_WORK ORDER_
The required output is the exact run of lines below that opens at the line with "ועיצובית. רבים לא" and closes at the line with "Handgemachte Schultüten".

_RECORDS FOR THE EXERCISE_
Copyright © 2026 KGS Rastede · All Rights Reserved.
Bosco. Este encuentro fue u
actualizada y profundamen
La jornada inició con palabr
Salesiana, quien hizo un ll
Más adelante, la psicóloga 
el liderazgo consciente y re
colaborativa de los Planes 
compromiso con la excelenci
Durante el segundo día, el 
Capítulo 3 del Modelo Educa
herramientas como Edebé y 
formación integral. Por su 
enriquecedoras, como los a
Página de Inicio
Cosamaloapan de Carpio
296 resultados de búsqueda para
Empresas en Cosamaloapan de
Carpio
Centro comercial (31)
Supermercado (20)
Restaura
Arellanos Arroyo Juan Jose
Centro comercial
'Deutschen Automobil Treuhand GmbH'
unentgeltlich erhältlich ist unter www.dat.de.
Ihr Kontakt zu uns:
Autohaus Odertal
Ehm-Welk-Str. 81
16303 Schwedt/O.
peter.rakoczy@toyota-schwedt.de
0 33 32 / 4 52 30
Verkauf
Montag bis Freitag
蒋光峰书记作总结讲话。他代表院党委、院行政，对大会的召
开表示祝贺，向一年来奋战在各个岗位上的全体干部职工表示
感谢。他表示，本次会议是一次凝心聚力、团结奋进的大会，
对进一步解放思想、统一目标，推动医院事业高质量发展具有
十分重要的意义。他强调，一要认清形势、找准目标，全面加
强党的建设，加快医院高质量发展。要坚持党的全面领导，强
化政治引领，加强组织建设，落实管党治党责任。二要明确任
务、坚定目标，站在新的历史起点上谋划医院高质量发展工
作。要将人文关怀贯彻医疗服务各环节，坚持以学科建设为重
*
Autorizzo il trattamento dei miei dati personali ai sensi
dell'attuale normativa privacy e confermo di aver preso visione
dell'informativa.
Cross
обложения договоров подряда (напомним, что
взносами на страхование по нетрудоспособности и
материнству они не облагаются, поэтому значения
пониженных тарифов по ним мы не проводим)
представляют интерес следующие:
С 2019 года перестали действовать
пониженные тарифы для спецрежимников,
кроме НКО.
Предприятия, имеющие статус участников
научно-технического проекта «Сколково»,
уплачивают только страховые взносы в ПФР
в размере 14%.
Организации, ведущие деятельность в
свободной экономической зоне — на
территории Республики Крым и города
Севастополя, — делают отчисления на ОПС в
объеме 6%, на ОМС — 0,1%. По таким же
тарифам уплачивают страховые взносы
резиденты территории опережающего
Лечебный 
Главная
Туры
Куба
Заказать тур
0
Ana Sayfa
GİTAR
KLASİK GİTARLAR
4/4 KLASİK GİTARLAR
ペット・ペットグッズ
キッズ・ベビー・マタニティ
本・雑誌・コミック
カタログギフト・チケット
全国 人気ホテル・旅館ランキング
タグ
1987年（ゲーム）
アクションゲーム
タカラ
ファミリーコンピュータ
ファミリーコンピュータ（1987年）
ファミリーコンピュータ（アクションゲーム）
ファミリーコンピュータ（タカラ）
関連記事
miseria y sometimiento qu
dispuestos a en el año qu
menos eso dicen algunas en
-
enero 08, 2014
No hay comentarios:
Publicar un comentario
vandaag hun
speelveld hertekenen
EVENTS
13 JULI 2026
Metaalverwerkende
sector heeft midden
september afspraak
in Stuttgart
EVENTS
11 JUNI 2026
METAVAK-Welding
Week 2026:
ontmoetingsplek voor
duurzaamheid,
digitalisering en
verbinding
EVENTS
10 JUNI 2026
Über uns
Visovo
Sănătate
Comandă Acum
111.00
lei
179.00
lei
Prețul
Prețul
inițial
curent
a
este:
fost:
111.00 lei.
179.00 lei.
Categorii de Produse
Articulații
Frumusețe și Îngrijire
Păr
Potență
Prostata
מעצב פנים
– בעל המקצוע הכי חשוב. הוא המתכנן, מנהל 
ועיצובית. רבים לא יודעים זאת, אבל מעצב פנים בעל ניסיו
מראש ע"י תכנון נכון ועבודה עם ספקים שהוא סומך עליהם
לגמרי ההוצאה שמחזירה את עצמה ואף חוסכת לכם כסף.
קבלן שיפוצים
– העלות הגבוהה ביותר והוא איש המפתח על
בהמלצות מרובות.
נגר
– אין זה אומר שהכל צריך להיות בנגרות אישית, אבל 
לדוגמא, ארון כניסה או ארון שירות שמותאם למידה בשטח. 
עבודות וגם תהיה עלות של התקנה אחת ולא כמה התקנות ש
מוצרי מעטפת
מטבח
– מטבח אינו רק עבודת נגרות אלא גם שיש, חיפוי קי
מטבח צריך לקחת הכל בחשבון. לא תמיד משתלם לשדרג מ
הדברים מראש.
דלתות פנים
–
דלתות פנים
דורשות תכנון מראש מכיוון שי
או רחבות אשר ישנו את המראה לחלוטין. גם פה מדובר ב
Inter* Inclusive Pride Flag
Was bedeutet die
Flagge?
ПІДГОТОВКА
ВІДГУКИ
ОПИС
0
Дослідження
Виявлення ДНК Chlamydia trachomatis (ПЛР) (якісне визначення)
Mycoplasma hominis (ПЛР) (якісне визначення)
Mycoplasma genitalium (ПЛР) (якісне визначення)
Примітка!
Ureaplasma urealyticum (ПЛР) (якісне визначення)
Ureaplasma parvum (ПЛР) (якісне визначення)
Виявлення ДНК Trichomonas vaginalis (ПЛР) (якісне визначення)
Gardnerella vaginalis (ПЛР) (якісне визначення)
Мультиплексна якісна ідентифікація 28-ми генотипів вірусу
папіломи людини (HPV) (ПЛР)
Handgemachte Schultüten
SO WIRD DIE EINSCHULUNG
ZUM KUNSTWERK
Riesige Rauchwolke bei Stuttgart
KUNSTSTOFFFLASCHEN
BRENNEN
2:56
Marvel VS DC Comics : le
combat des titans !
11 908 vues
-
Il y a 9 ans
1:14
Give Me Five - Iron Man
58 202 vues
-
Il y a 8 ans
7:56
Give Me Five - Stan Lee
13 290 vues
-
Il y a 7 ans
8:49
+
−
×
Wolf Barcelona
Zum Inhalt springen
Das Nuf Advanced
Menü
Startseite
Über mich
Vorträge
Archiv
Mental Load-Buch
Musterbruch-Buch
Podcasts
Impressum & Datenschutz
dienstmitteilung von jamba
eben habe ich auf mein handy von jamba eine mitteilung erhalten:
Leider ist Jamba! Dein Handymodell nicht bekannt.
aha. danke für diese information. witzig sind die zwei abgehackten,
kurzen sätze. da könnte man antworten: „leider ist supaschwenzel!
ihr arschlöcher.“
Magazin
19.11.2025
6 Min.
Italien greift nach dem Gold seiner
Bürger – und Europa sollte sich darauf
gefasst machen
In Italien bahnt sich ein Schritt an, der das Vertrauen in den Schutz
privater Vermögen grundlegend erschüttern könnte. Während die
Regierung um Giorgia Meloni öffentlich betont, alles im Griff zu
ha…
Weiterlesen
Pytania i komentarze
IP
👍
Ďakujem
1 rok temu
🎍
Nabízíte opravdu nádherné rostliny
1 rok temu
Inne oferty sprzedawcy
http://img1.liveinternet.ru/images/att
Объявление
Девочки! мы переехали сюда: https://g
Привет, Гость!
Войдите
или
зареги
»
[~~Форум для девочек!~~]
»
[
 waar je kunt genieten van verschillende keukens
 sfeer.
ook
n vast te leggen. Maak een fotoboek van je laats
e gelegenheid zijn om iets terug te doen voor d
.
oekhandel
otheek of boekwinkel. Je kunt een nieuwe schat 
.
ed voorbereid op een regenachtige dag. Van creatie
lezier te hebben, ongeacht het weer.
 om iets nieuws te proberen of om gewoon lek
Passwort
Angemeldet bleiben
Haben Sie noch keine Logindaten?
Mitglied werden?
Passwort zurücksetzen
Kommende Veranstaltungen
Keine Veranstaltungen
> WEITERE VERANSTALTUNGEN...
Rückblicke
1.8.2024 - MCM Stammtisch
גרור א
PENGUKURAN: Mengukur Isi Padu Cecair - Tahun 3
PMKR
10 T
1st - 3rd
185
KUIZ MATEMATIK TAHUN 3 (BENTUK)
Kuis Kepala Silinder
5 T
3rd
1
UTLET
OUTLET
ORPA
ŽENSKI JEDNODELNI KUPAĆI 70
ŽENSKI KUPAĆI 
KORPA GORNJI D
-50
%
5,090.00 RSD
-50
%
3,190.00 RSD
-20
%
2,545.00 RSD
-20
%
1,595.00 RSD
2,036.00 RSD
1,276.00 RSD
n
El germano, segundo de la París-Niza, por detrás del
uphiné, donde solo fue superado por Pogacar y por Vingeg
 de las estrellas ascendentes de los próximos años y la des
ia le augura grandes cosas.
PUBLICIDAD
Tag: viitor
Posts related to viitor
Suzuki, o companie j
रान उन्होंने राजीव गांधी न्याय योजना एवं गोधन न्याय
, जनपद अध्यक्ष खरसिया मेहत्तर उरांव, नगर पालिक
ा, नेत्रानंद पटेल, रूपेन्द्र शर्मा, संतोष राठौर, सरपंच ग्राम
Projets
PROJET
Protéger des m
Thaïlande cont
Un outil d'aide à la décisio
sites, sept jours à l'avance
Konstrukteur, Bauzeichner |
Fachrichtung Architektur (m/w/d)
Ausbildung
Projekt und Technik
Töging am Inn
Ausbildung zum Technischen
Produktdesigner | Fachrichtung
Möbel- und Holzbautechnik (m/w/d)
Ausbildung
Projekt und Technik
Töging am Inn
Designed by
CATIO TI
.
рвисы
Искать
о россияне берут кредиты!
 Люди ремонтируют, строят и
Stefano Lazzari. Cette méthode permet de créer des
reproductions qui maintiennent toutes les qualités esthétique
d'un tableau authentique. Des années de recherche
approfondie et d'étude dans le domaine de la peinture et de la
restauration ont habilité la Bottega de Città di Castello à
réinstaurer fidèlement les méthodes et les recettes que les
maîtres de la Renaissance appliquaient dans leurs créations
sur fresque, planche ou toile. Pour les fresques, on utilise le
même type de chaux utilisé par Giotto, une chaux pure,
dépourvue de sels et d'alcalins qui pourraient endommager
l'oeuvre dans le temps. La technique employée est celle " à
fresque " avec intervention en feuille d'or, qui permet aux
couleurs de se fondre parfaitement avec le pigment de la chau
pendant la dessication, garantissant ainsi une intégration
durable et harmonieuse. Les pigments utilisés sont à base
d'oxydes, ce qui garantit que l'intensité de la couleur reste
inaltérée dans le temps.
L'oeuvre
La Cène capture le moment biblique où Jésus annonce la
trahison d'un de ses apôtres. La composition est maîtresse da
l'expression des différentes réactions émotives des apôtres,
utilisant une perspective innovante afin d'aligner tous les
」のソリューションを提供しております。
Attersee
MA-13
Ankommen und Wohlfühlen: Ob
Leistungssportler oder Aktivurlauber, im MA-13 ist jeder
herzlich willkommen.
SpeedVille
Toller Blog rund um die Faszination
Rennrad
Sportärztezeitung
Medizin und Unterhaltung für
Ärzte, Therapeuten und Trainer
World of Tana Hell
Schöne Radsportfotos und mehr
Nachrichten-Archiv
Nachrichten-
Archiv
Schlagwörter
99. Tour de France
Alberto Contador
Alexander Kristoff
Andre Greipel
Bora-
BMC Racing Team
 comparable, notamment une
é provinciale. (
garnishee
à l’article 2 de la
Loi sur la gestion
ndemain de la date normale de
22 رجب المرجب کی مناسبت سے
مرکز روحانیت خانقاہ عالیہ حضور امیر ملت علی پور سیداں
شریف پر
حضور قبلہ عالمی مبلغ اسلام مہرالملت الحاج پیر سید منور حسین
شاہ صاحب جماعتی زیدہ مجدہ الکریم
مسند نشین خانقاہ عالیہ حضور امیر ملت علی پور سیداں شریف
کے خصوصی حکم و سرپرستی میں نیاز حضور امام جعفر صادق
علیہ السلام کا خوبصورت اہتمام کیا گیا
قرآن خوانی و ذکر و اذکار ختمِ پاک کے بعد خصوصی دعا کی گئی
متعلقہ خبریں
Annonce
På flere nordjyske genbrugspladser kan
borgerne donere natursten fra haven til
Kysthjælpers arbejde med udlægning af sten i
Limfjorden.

_WRITTEN ANSWER_
ועיצובית. רבים לא יודעים זאת, אבל מעצב פנים בעל ניסיו
מראש ע"י תכנון נכון ועבודה עם ספקים שהוא סומך עליהם
לגמרי ההוצאה שמחזירה את עצמה ואף חוסכת לכם כסף.
קבלן שיפוצים
– העלות הגבוהה ביותר והוא איש המפתח על
בהמלצות מרובות.
נגר
– אין זה אומר שהכל צריך להיות בנגרות אישית, אבל 
לדוגמא, ארון כניסה או ארון שירות שמותאם למידה בשטח. 
עבודות וגם תהיה עלות של התקנה אחת ולא כמה התקנות ש
מוצרי מעטפת
מטבח
– מטבח אינו רק עבודת נגרות אלא גם שיש, חיפוי קי
מטבח צריך לקחת הכל בחשבון. לא תמיד משתלם לשדרג מ
הדברים מראש.
דלתות פנים
–
דלתות פנים
דורשות תכנון מראש מכיוון שי
או רחבות אשר ישנו את המראה לחלוטין. גם פה מדובר ב
Inter* Inclusive Pride Flag
Was bedeutet die
Flagge?
ПІДГОТОВКА
ВІДГУКИ
ОПИС
0
Дослідження
Виявлення ДНК Chlamydia trachomatis (ПЛР) (якісне визначення)
Mycoplasma hominis (ПЛР) (якісне визначення)
Mycoplasma genitalium (ПЛР) (якісне визначення)
Примітка!
Ureaplasma urealyticum (ПЛР) (якісне визначення)
Ureaplasma parvum (ПЛР) (якісне визначення)
Виявлення ДНК Trichomonas vaginalis (ПЛР) (якісне визначення)
Gardnerella vaginalis (ПЛР) (якісне визначення)
Мультиплексна якісна ідентифікація 28-ми генотипів вірусу
папіломи людини (HPV) (ПЛР)
Handgemachte Schultüten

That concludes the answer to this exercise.